Instructions for the task:
When the line containing "(682, 474) none" is found in the data below, copy it and each line after it through the line containing "[36,730,123,746] Section ->", exactly and with no others.

§ §

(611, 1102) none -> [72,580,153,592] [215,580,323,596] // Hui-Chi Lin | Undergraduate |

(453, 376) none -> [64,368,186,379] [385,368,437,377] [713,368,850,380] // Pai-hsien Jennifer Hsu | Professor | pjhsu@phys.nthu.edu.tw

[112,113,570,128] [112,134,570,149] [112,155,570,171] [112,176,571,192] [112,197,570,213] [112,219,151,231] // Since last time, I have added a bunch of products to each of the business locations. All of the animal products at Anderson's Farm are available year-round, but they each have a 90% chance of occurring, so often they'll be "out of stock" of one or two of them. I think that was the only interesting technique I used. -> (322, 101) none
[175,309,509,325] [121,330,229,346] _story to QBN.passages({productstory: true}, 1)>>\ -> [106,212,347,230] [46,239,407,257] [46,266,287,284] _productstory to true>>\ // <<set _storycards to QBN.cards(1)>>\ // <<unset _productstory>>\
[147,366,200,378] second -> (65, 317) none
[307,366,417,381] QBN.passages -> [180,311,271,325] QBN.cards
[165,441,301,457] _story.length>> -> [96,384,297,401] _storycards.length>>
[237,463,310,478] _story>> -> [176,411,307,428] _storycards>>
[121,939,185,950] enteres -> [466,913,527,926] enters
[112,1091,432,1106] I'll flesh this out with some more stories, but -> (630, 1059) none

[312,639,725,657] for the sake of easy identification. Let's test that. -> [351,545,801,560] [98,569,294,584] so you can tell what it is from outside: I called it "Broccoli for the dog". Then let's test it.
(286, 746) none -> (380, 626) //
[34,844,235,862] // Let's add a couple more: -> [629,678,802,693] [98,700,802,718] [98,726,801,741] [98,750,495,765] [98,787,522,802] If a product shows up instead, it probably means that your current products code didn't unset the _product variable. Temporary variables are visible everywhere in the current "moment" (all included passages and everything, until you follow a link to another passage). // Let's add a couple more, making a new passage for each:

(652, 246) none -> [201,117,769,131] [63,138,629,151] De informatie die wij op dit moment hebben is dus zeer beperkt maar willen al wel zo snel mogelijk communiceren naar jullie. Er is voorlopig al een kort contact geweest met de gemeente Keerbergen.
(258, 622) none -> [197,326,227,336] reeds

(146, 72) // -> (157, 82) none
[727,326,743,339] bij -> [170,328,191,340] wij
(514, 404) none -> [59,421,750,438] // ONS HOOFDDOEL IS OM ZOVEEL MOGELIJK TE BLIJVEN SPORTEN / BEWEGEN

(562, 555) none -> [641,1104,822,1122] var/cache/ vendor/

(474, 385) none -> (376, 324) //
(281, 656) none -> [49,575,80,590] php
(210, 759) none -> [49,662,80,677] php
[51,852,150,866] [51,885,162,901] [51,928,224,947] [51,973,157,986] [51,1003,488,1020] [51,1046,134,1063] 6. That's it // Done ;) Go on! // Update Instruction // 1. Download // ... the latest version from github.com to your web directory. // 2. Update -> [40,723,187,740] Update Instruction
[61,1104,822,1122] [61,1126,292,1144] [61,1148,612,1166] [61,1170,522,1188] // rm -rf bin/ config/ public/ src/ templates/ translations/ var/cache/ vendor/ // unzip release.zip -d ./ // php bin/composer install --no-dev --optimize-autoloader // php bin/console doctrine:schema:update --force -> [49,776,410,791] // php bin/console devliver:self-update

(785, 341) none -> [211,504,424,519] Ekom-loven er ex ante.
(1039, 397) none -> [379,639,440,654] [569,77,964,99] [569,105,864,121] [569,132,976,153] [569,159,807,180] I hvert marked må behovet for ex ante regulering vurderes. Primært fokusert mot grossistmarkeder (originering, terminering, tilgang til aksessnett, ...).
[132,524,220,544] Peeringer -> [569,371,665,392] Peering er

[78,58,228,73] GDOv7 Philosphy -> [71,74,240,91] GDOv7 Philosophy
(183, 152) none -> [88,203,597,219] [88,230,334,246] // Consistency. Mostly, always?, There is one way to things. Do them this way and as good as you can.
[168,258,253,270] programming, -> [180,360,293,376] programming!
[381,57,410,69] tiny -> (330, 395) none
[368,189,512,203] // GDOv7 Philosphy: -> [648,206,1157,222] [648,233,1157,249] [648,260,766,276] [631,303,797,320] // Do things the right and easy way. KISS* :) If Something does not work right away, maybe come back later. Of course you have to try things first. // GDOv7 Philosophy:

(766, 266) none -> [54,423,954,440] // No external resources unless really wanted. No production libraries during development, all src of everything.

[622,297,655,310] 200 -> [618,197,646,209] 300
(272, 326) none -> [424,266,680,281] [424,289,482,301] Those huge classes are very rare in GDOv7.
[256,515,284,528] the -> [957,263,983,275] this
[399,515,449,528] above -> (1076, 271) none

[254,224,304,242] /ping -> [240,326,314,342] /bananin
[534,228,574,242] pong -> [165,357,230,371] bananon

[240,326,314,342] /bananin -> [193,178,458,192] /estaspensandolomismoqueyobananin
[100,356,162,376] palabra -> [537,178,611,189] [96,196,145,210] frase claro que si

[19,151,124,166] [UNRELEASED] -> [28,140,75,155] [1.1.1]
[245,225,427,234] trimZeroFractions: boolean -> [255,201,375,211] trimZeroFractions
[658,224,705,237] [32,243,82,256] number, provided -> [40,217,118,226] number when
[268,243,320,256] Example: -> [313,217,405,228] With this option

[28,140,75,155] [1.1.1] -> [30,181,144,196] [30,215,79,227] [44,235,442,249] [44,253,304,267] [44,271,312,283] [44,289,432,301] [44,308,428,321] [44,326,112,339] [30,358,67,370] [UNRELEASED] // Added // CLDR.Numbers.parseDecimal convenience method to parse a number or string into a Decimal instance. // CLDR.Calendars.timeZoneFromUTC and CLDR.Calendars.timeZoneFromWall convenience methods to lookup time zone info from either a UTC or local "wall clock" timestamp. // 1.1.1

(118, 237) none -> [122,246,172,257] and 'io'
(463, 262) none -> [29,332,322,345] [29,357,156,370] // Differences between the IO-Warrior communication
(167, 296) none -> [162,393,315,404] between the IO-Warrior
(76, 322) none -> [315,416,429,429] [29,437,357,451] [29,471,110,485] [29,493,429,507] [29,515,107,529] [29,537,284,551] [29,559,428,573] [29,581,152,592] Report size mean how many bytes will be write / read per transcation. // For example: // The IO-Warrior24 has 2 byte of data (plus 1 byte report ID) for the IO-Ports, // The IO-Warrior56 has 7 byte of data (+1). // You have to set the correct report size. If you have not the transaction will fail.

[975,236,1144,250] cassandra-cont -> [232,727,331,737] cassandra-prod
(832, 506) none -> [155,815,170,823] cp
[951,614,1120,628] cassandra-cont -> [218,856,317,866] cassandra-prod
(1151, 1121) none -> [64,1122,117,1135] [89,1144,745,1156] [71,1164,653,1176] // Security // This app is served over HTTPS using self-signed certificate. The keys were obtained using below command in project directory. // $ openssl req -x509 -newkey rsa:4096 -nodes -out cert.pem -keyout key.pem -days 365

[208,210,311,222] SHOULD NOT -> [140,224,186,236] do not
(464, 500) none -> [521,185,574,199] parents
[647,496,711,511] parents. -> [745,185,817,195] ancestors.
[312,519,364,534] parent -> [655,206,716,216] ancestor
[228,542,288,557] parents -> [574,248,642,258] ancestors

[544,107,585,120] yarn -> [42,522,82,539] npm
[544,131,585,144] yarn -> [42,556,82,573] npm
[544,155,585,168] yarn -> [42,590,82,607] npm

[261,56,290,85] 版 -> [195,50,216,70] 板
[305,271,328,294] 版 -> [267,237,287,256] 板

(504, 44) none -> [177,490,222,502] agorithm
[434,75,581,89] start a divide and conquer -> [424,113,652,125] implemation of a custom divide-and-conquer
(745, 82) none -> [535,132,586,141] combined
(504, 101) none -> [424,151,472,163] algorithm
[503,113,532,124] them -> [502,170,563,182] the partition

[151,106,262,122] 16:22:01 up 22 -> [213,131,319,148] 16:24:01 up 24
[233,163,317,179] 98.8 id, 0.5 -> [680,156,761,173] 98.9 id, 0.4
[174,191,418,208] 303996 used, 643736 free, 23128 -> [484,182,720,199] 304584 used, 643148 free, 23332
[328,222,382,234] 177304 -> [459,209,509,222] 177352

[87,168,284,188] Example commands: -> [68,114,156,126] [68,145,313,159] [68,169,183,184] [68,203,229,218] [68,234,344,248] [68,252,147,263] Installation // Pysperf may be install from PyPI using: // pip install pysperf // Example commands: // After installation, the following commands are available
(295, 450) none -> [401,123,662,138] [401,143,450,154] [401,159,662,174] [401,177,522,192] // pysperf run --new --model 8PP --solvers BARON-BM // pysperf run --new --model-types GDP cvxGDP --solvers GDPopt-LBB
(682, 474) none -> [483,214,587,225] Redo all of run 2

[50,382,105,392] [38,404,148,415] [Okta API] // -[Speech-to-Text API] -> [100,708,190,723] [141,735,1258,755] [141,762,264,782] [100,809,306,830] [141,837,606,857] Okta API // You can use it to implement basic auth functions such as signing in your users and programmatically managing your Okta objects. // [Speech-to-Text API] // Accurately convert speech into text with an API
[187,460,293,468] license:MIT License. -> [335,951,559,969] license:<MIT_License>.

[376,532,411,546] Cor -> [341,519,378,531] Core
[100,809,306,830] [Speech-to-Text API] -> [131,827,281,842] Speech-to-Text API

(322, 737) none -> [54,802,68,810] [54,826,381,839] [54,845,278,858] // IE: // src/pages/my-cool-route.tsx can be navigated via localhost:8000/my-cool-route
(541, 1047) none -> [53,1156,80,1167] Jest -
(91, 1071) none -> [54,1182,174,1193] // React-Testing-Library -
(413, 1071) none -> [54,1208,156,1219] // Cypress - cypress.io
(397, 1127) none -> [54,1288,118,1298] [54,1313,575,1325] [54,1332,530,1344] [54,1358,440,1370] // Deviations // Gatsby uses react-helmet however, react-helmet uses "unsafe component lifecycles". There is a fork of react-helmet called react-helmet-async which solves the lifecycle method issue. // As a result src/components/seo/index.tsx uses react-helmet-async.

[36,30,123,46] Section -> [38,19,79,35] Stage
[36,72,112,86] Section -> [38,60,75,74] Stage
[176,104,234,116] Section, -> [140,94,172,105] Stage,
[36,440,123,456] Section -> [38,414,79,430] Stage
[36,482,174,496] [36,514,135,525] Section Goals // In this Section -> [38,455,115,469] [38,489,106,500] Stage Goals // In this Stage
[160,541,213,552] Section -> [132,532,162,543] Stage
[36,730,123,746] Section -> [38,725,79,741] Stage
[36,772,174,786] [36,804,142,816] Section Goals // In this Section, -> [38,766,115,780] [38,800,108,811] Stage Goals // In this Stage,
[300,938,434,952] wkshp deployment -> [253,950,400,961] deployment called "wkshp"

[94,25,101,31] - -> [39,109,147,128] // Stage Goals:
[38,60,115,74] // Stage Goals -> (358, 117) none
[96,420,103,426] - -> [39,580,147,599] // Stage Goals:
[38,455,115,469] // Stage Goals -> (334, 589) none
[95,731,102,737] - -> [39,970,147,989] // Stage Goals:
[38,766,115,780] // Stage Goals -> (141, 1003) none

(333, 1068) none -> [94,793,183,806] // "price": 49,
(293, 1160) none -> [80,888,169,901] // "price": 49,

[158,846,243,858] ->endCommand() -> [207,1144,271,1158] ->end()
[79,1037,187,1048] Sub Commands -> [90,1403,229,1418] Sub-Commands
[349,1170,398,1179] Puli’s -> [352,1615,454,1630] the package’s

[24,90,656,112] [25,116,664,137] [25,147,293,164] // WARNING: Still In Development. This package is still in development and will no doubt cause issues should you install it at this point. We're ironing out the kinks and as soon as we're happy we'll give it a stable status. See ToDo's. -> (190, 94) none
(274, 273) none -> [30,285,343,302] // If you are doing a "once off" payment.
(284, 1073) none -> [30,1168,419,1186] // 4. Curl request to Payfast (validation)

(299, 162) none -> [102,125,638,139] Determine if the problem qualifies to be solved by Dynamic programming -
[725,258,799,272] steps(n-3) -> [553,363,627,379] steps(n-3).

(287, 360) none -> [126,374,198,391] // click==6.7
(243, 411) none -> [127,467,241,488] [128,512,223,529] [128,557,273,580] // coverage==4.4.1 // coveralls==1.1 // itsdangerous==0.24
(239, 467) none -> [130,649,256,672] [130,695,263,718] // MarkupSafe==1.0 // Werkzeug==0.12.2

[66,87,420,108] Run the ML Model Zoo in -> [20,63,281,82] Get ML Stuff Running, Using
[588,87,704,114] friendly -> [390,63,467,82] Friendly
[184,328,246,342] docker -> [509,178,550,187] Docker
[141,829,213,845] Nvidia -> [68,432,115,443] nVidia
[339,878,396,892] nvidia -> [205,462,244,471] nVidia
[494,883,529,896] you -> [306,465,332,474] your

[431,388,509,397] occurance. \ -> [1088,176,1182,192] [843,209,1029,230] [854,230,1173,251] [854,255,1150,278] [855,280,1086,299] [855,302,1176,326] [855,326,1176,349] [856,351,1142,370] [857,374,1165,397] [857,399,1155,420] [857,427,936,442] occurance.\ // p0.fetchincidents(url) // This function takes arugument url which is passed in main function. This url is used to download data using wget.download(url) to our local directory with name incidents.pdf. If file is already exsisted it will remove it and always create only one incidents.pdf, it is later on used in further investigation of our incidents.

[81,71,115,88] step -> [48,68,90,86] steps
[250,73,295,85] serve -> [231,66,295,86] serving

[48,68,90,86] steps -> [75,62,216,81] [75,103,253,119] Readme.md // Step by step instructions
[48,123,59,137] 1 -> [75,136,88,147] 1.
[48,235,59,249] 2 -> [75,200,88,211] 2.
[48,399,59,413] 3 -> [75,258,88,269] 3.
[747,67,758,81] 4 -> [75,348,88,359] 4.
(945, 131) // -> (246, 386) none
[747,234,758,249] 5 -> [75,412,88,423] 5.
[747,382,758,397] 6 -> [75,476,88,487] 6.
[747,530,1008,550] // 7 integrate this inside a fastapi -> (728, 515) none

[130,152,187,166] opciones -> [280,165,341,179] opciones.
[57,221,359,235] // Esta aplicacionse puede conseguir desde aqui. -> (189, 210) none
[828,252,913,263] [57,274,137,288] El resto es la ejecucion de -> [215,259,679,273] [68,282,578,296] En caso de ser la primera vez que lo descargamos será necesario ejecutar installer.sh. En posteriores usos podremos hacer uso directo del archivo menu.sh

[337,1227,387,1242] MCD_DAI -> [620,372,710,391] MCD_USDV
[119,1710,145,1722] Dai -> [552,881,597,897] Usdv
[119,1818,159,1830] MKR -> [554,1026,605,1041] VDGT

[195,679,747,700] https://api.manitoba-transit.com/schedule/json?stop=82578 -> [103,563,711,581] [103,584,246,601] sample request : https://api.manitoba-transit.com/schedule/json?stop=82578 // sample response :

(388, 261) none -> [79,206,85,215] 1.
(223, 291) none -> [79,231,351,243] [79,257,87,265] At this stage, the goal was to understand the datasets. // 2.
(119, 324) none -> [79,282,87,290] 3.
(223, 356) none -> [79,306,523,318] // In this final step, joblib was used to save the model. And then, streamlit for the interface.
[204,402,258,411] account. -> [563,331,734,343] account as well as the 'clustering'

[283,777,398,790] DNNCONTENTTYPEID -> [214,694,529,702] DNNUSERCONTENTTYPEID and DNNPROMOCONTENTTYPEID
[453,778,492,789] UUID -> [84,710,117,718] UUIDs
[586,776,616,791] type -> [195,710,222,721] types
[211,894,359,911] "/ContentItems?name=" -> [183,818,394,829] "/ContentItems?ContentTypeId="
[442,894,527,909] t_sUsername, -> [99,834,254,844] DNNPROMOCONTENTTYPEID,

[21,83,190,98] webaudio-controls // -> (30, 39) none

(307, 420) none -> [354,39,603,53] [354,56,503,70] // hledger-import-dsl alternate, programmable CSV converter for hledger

§ §

Answer for the task:
(682, 474) none -> [483,214,587,225] Redo all of run 2

[50,382,105,392] [38,404,148,415] [Okta API] // -[Speech-to-Text API] -> [100,708,190,723] [141,735,1258,755] [141,762,264,782] [100,809,306,830] [141,837,606,857] Okta API // You can use it to implement basic auth functions such as signing in your users and programmatically managing your Okta objects. // [Speech-to-Text API] // Accurately convert speech into text with an API
[187,460,293,468] license:MIT License. -> [335,951,559,969] license:<MIT_License>.

[376,532,411,546] Cor -> [341,519,378,531] Core
[100,809,306,830] [Speech-to-Text API] -> [131,827,281,842] Speech-to-Text API

(322, 737) none -> [54,802,68,810] [54,826,381,839] [54,845,278,858] // IE: // src/pages/my-cool-route.tsx can be navigated via localhost:8000/my-cool-route
(541, 1047) none -> [53,1156,80,1167] Jest -
(91, 1071) none -> [54,1182,174,1193] // React-Testing-Library -
(413, 1071) none -> [54,1208,156,1219] // Cypress - cypress.io
(397, 1127) none -> [54,1288,118,1298] [54,1313,575,1325] [54,1332,530,1344] [54,1358,440,1370] // Deviations // Gatsby uses react-helmet however, react-helmet uses "unsafe component lifecycles". There is a fork of react-helmet called react-helmet-async which solves the lifecycle method issue. // As a result src/components/seo/index.tsx uses react-helmet-async.

[36,30,123,46] Section -> [38,19,79,35] Stage
[36,72,112,86] Section -> [38,60,75,74] Stage
[176,104,234,116] Section, -> [140,94,172,105] Stage,
[36,440,123,456] Section -> [38,414,79,430] Stage
[36,482,174,496] [36,514,135,525] Section Goals // In this Section -> [38,455,115,469] [38,489,106,500] Stage Goals // In this Stage
[160,541,213,552] Section -> [132,532,162,543] Stage
[36,730,123,746] Section -> [38,725,79,741] Stage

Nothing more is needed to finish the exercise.